Abraham responds to Yitzchak the same way he responds to God “Hineni” “Here I am,” a response that indicates truly being present and ready to respond to another’s needs. Their exchange is cryptic and brief but at the end, Yitzchak seems to understand something of what’s going on, and amazingly, is still together with his father. I think this is the redeeming part of the story. Despite being in a situation of complete uncertainty that threatens Yitzchak’s life and Avraham’s dreams, they don’t retreat from or blame each other.
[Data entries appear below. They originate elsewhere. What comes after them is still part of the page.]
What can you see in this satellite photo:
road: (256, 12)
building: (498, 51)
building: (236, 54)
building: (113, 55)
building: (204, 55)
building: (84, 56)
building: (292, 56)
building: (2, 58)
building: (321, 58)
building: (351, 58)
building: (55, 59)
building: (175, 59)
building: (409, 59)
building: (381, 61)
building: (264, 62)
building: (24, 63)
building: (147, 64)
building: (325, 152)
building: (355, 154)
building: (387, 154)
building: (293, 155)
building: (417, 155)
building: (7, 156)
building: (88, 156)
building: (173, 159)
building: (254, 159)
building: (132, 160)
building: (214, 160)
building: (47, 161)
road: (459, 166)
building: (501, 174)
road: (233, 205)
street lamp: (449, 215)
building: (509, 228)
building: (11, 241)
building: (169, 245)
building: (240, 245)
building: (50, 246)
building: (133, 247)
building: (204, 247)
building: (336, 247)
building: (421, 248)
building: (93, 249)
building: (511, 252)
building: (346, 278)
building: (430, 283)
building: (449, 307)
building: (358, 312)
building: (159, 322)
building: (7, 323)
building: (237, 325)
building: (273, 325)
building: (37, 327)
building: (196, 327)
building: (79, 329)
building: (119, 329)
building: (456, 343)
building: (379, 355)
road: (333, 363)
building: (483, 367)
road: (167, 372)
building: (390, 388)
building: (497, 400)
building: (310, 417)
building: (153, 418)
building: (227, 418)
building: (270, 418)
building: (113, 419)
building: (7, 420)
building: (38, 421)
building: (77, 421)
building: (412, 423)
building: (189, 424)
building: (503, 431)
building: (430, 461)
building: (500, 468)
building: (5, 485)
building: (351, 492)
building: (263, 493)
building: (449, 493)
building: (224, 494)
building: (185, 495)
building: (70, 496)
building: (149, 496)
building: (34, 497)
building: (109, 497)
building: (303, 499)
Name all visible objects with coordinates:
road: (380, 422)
As we enter this New Year, uncertain about what the future holds for us as individuals and as a society, let’s learn from Avraham and Yitzchak. Let’s be present with each other even when it’s hard. And let’s also learn from Bnei Yisrael in the wilderness: let’s not be afraid to test God when God is testing us. And let’s also learn from the end of the stories we read yesterday and today. When the angel comes to Hagar, God opens her eyes and she sees a well. And when the angel stops Avraham from sacrificing Yitzchak, he looks up and sees the ram. So when we find ourselves in a situation where we feel like there is no good way out, let’s open our eyes and lift them up. Maybe we’ll find that we can turn into a hawk. Or at least we might see a well that will allow us to make our way across the wilderness. Shana tova.